Eu considerava perturbadora essa intromissão de facul­dades psíquicas em meu ministério sacerdotal, visto como se chocava contra as minhas idéias ortodoxas. Procurei, então, aconselhar-me entre os meus colegas, mas eles sabiam menos ainda que eu e apenas decidiram rezar por mim, a fim de afastar os demônios de meu caminho. Suas preces em nada me beneficiaram, o que seria de se esperar — como agora o sei. Fossem minhas experiências desenvolvidas em alto plano espiritual, eu teria sido consi­derado um verdadeiro santo.

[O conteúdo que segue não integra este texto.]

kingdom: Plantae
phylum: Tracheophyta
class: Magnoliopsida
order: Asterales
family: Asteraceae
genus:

Mas, na realidade, não foi assim, pois essas experiências ocorriam com qualquer outro dotado dos mesmos poderes. Tratando-se, porém, de um sacerdote da Santa Igreja, elas eram entendidas como "ten­tações do demônio", tratos com o diabo e, por outro lado, como alguma forma de aberração mental, caso ocorressem com leigos. O que os sacerdotes meus colegas não entendiam era que tais poderes podiam ser considerados um dom — um


precioso dom, segundo os compreendo agora — e de caráter inteiramente individual, tanto no meu caso como em todos os outros, e que rezar para que fossem removidos seria tão insensato como rezar para que se removesse do artista o dom de tocar piano ou de pintar. Não seria apenas uma insen­satez, mas incontestàvelmente um erro, visto que esse dom de ver além do véu celeste fora outorgado para ser exercido em favor da Humanidade. Posso pelo menos regozijar-me de que jamais orei para que tais poderes me fossem retirados; pelo contrário, orei para que maior luz se fizesse em meu entendimento.
A grande barreira a quaisquer novas investigações a respeito dessas faculdades, era, e é, a atitude da Igreja: insensível, inflexível, estreita e ignorante. As investigações, ainda que por caminhos longos, ainda que exaustivas, rece­biam, invariavelmente, o mesmo julgamento final: "Tais atividades têm sua origem no demônio". E eu estava amar­rado pelas leis dessa Igreja, administrando seus sacramentos, divulgando seus ensinamentos, enquanto o mundo do espírito batia à porta de minha própria existência, tentando mostrar--me, para que eu mesmo visse, o que não poucas vezes havia contemplado — a nossa vida futura.
Enunciei em meus livros muitas de minhas experiências psíquicas, torcendo porém as narrativas no sentido da re­ligião ortodoxa. A verdade estava lá, mas o sentido e a finalidade foram deformados. Num trabalho mais amplo achei que devia defender a Igreja contra os assaltos daqueles que acreditavam na sobrevivência da alma após a morte do corpo e julgavam possível a comunicação dos espíritos. Nesse trabalho atribuí ao demônio — contra o meu melhor julga­mento — aquilo que eu realmente conheci como sendo a atividade de leis naturais, acima e independente de qualquer religião ortodoxa, e não de origem maligna.
Para seguir as minhas próprias inclinações, eu teria que infligir à minha vida, uma completa revolução, a renúncia às idéias ortodoxas, e, muito  provavelmente, um grande sacrifício material, visto que eu possuía também boa reputação como escritor. Tudo quanto já havia escrito iria perder o seu valor, desde então, aos olhos dos lei­tores e além disso eu seria olhado como um louco ou herege. Assim, deixei passar a maior oportunidade da minha vida. Quão grande foi essa oportunidade e quão grande o remorso dessa perda, eu fiquei sabendo ao trans-ferir-me para este mundo, cujos habitantes já vira tantas vezes e em tão diferentes ocasiões. A verdade estivera ao meu alcance e eu a deixei escapar. Entregara-me à Igreja, e seus ensinamentos estavam fortemente aderidos a mim. Via que milhares de pessoas pensavam como eu, e isto me enco­rajava de tal forma, que não era capaz de pensar que tanta gente poderia estar errada. Tentei separar minha vida religiosa das experiências psíquicas que sucediam comigo, tratando-as como dois fatos completamente estranhos um ao outro. Era difícil, mas dirigi os acontecimentos de tal modo que houve menor inquietação mental, e assim prossegui até o fim, quando, então, vi-me no limiar daquele outro mundo, de que já tinha visto manifestações. Do que sucedeu comigo ao deixar de ser um habitante da terra, passando para o grande mundo dos espíritos, espero a seguir dar-lhes alguns pormenores.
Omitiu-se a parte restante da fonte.